Петров, однако, сумел поладить и с Марией Александровной, ни разу не впав в подобострастный тон, но и не задев ее обиженного самолюбия. Это, как иронично подумала Вера Николаевна, был уже высший пилотаж, школа, которую бог знает где хорошо освоил новый заведующий хирургическим отделением. Но больше всего поразило Веру Николаевну то, что именно с Марией Александровной Петров разговаривал почти небрежно, с едва уловимой, но твердой иронией, совершенно не позволяя себе этого с другими. И Мария Александровна не обижалась: в чем тут был секрет – она не могла понять…

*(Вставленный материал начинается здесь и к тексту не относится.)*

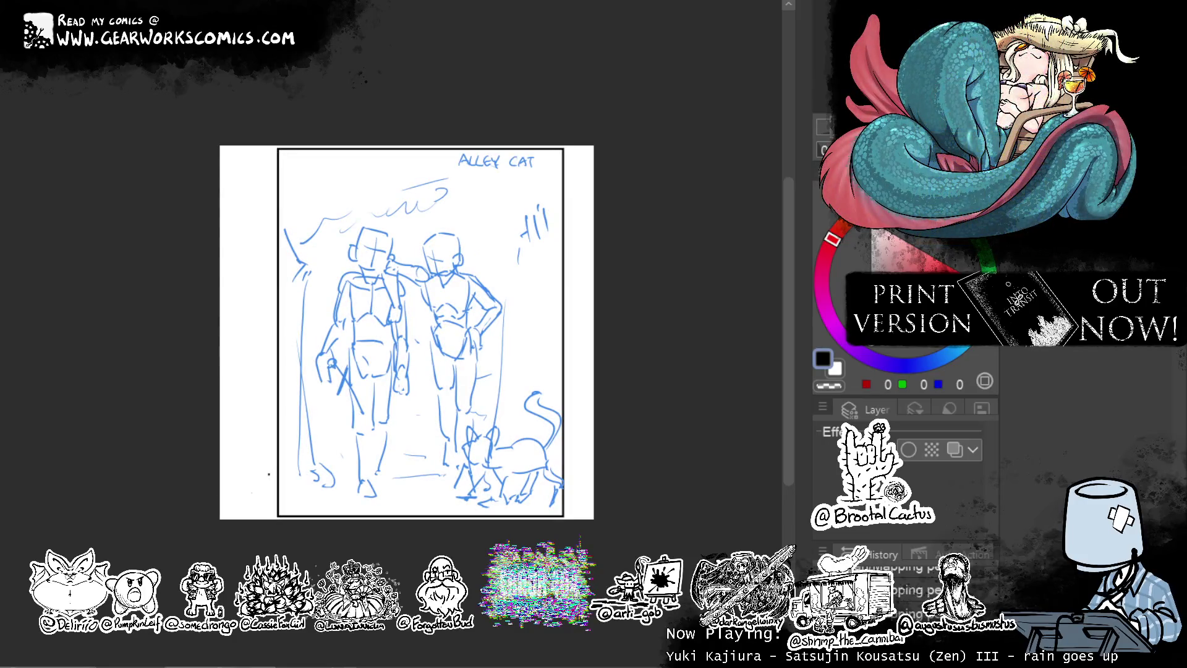
drag(791, 207, 792, 249)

– А почему мы не танцуем? – с юношеским пылом вдруг выпалила Тоня. – Мужчины, пожалуйста, приглашайте дам и перестаньте курить! От вашего дыма можно с ума сойти.
Это были пробные стрелы, которые не очень умело выпустила Тоня в адрес Петрова. Однако же он и здесь оказался на высоте: понял все правильно и тотчас пригласил Тоню на танец.
«Да он просто проходимец! – восхитилась Вера Николаевна. – И наверняка немалый сердцеед. Наверное, он обязательно читает бедным женщинам стихи и говорит примерно такие фразы: «Я верю в предчувствие. Я предчувствовал вас. Моя интуиция никогда не обманывает меня. Видимо, это профессиональное». Ну и что-нибудь в этом же роде, с обязательным условием – постель в первую ночь. «Иначе мое предчувствие может жестоко обмануть меня…»
– Вера Николаевна, – перебил ее более чем нелепые мысли Бездомцев, – а вы не хотите танцевать?
Она не хотела, но вдруг решила посмотреть, как танцует Петров: ей казалось, что он должен танцевать виртуозно, вкладывая в это дело тактический расчет и грубоватую прямолинейность опытного сердцееда.
Бездомцев принял ее руку, и они вышли в соседний «общий» зал, где дым стоял коромыслом и окна звенели от истошного музыкального извержения. Бездомцев восхитительно не умел танцевать и восполнял этот недостаток разговорами, которые мало в чем отличались от его танца.